5. Australopithecine Females Strayed, Males Stayed Close to Home: In many monkey species, when males reach adolescence, they leave their home to search for a new group, probably as a way to avoid breeding with their female relatives. In chimpanzees and some humans, the opposite occurs: Females move away. Now it appears that australopithecines followed the chimp/human pattern. Researchers studied the composition of strontium isotopes found in the teeth of members of Australopithecus africanus and Paranthropus robustus. An individual consumes strontium through food and it is taken up by the teeth during childhood. Because the isotopes (different forms of the element) in plants and animals vary by geology and location, strontium can be used as a proxy for an individual’s location before adulthood. In the study, the researchers discovered that large individuals, presumably males, tended to have strontium isotope ratios typical of the area where the fossils were found; smaller individuals, or females, had non-local strontium isotope ratios, indicating they had moved into the area as adults.

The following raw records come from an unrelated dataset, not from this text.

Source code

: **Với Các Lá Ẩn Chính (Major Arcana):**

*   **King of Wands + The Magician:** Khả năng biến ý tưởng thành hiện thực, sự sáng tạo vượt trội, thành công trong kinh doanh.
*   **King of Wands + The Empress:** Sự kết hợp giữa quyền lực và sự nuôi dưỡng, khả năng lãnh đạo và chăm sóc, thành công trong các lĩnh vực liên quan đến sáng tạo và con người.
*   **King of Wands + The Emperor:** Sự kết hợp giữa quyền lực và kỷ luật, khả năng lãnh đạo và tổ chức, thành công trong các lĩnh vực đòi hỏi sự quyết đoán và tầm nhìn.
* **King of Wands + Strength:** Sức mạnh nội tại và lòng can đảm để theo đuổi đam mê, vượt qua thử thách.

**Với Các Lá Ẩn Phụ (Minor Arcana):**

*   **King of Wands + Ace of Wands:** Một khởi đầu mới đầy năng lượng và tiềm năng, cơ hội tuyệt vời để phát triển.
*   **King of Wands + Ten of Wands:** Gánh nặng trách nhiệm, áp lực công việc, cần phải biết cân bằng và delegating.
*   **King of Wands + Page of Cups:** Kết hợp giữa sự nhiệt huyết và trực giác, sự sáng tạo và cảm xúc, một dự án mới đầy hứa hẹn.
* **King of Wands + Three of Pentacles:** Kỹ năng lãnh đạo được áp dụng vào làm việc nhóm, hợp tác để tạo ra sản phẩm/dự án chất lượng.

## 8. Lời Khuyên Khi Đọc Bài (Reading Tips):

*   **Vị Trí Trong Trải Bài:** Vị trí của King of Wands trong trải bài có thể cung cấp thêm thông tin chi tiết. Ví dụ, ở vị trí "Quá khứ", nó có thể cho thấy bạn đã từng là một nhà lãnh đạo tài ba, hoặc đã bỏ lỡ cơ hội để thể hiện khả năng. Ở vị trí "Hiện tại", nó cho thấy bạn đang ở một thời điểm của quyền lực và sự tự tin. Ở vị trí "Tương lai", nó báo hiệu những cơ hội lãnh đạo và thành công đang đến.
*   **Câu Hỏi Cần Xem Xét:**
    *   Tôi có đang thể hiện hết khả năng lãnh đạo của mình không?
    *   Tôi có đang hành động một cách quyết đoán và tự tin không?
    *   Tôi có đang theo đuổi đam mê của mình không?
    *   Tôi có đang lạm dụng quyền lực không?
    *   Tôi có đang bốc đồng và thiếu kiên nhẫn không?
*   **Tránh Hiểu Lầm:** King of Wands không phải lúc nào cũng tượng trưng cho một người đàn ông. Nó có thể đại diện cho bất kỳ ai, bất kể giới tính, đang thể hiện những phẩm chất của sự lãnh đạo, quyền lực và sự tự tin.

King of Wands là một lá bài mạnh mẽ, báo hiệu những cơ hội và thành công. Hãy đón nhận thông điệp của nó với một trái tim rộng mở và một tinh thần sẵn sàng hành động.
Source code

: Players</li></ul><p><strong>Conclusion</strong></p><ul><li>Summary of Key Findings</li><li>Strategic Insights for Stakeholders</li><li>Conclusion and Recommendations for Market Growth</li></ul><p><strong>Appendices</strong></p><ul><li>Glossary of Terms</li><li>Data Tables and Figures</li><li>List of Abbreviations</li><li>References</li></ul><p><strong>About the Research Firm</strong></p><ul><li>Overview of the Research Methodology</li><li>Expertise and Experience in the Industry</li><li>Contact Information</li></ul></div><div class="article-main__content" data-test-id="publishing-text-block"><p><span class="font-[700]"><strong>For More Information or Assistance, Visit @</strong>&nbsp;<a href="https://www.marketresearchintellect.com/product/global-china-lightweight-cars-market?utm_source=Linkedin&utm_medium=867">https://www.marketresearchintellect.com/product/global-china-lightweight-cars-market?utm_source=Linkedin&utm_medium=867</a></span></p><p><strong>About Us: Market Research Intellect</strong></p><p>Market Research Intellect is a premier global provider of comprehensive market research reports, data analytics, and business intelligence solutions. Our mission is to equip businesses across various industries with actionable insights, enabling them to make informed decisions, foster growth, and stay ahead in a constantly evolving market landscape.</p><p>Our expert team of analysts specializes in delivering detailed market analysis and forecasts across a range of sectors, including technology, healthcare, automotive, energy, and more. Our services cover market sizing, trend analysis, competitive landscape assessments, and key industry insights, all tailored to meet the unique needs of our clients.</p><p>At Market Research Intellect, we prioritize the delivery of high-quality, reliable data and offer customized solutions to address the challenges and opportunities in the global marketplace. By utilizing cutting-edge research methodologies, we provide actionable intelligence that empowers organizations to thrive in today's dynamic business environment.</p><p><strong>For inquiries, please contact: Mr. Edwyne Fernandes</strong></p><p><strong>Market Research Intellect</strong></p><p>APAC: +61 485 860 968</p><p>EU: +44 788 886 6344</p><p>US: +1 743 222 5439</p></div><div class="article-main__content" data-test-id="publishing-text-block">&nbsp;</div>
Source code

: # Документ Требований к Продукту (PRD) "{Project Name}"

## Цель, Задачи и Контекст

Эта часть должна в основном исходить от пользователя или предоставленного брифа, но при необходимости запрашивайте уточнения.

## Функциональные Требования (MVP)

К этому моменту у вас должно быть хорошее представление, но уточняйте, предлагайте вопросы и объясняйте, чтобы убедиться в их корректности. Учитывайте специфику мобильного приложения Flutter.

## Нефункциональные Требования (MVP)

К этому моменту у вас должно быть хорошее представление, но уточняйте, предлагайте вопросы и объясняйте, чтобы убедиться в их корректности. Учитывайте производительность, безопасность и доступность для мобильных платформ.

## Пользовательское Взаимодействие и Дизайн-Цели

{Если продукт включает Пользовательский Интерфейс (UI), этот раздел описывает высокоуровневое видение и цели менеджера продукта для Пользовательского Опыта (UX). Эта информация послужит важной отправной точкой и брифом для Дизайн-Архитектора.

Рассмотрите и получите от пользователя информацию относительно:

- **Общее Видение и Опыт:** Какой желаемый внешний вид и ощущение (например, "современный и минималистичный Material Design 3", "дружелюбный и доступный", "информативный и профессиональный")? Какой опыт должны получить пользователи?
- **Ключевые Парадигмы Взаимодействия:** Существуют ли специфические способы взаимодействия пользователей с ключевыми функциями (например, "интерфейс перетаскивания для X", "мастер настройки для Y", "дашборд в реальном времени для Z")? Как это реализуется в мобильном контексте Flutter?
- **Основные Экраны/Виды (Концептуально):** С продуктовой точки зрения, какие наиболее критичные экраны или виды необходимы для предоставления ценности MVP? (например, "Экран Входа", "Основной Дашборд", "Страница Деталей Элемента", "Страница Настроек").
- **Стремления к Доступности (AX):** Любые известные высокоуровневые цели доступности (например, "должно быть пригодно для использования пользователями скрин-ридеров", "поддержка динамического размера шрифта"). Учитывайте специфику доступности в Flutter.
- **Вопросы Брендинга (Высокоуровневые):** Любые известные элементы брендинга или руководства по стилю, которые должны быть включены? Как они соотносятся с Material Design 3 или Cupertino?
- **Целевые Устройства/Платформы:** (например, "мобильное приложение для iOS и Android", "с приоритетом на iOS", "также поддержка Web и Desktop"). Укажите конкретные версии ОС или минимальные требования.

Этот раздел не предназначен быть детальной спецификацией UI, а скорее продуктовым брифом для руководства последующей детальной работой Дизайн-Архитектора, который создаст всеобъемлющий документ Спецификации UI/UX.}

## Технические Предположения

4. Confirmation of Pre-Clovis People in North America: Since the 1930s, archaeologists have thought the Clovis people, known for their fluted projectile points, were the first people to arrive in the New World, about 13,000 years ago. But in recent years there have been hints that someone else got to North America first. The discovery of more than 15,000 stone artifacts in central Texas, dating to between 13,200 and 15,500 years ago, confirmed those suspicions. Corroborating evidence came from Washington State, where a mastodon rib containing a projectile point was dated this year to 13,800 years ago.
3. Denisovans Left A Mark in Modern DNA: The Denisovans lived in Eurasia sometime between 30,000 and 50,000 years ago. Scientists don’t know what they looked like; the only evidence of this extinct hominid group is DNA extracted from a bone fragment retrieved from a cave in Siberia. But this year, several studies revealed the mysterious population bred with several lineages of modern humans; people native to Southeast Asia, Australia, Melanesia, Polynesia and elsewhere in Oceania carry Denisovan DNA.
2. Out of Africa and Into Arabia: Traditionally, paleoanthropologists have thought modern humans left Africa through the Sinai Peninsula and into the Levant. But some researchers suggest our ancestors took a more southerly route, across the Red Sea and into southern Arabia. This year, several studies provided evidence pointing to this exit strategy. First, a team reported the discovery of 125,000-year-old stone tools in the United Arab Emirates. The researchers suggested humans ventured into Arabia when sea level was lower, making a trip across the Red Sea easier. (Geologists later verified the climate would have been just right at this time.) No fossils were found with the tools, but the scientists concluded they belonged to modern humans rather than Neanderthals or some other contemporaneous hominid. Another study this year complemented the finding: Paleoanthropologists also found stone tools, dating to 106,000 years ago, in Oman. The researchers say the artifacts match tools of the Nubian Complex, which are found only in the Horn of Africa. This connection implies the makers of those African tools, most likely modern humans, made the migration into Oman.
1. Australopithecus sediba, Candidate for Homo Ancestor: Last year, scientists announced the discovery of a new hominid species from South Africa’s Cradle of Humankind—Australopithecus sediba. This year, the researchers announced the results of an in-depth analysis of the 1.97-million-year-old species. They say a mix of australopithecine and Homo-like traits make Australopithecus sediba, or a species very similar to it, a possible direct ancestor of our own genus, Homo.